Two longtime employees get their jobs back after a quiet period, following a angry letter writing campaign by the community.
By David Wallace/Special to The Malibu Times
Two longtime Ralph’s employees who were fired last year before the Thanksgiving holiday for selling alcohol to a pair of underage Pepperdine University students have been reinstated by the giant retailer. However, Nancy Cicatelli and Harry McDermott are no longer at the Malibu location-the two were assigned to the Ralph’s supermarket in Agoura a month ago.
The incident resulted in a tidal wave of letters from local residents supporting Cicatelli and McDermott. In early January, the Malibu City Council also unanimously adopted a resolution supporting the rehiring of the two cashiers, citing the punishment clearly didn’t fit the crime.

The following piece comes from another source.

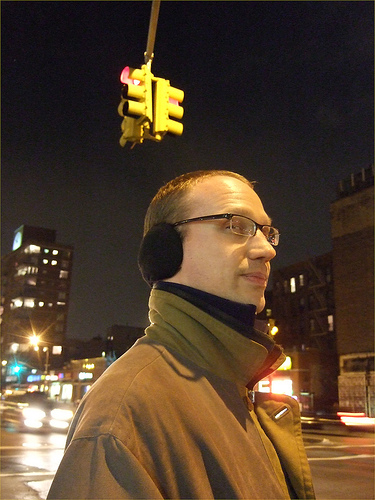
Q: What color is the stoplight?
A: Red.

Because the pair had “carded” the students in question, Jonathan Rivas, 19, and Dwight Burks, 20, “dozens of times before,” Cicatelli said at the time, she and McDermott neglected to check their IDs, “because we knew them and it was busy.”
Two investigators from the Department of Alcohol Beverage Control (ABC) were immediately behind the students in the cashiers’ lines, caught both underage buyers, and citied Cicatelli and McDermott.

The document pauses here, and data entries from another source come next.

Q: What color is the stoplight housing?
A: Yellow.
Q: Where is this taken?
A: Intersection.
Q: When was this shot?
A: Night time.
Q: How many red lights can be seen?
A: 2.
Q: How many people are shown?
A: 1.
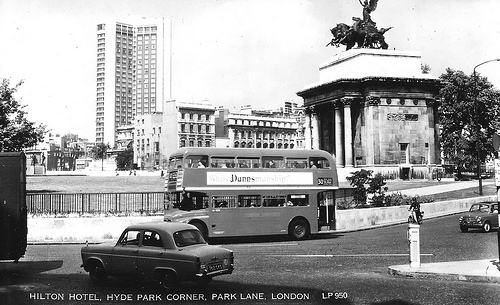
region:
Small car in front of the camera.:
[76, 217, 237, 286]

Despite a combined 33-year employment record (Cicatelli had worked for Ralph’s for eight years, McDermott for 25 years), the pair was immediately dismissed.
Terry O’Neil, Ralph’s public relations director, who did return calls for this story, explained at the time: “Zero tolerance has been our universal policy for the past couple years. We’ve gotten tougher as the law has gotten tougher. Our cashiers know they are to ask for an ID with every liquor purchase no matter how old the purchaser is.”

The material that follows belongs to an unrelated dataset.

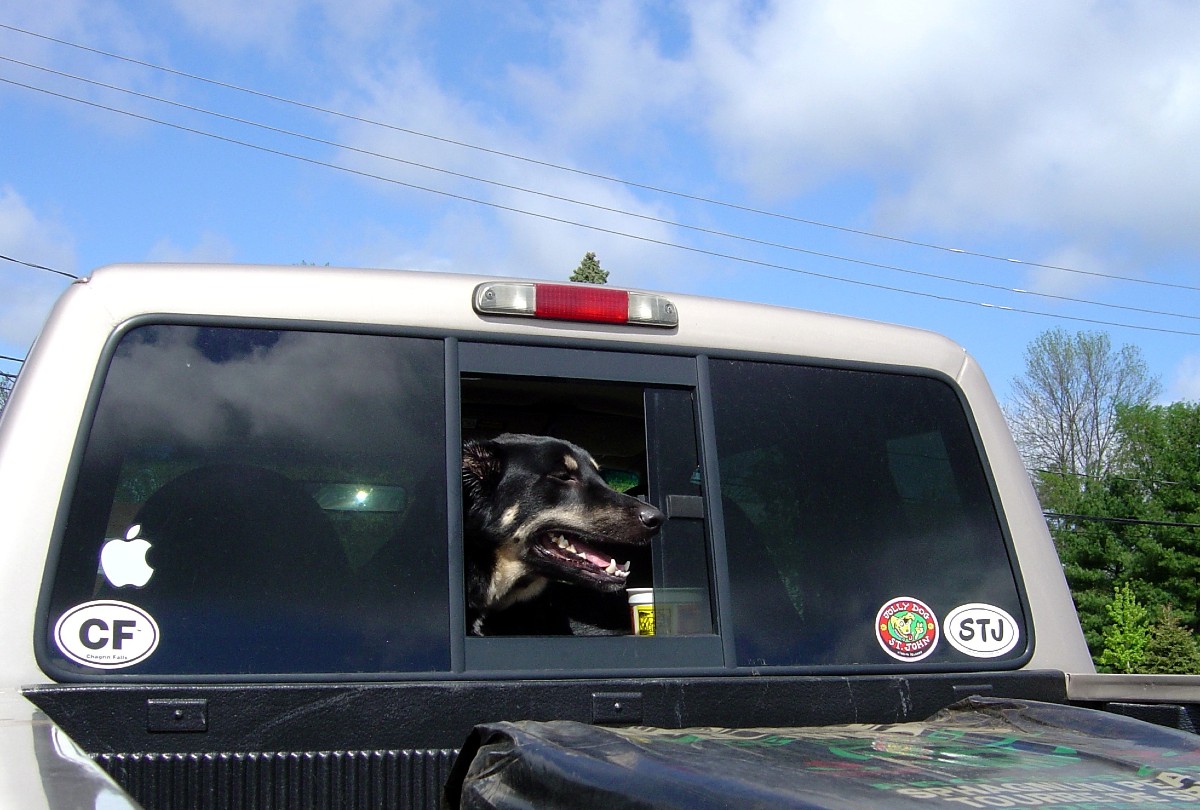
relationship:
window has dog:
[224, 280, 822, 568] [456, 434, 686, 608]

Three violations of the law in a three-year period could cause the loss of a store’s liquor license (which costs upward of $100,000 annually), and this incident counted for two violations. According to a Ralph’s manager in Malibu, the policy is especially critical in Malibu because of the presence of some 3,000 students at Pepperdine, and the large number of accidents on Pacific Coast Highway, many of them alcohol related.
Earlier this year, the Malibu District Attorney decided not to file criminal charges against Cicatelli and McDermott. Rivas and Burks pled no contest to several of the charges including purchasing liquor as a minor and possessing and using false evidence of age. Last March, Burks was sentenced to a summary probation for 36 months, was ordered to pay fines totaling more than $400; to perform 50 hours of community service, to attend at least five addiction support meetings and stay away from Ralph’s in Malibu. Rivas subsequently received a similar sentence.
As a condition of their reinstatement (in the same job classification and seniority as before according to their union, No. 1442 of the United Food and Commercial Workers Union), both Cicatelli and McDermott agreed not to talk to the press.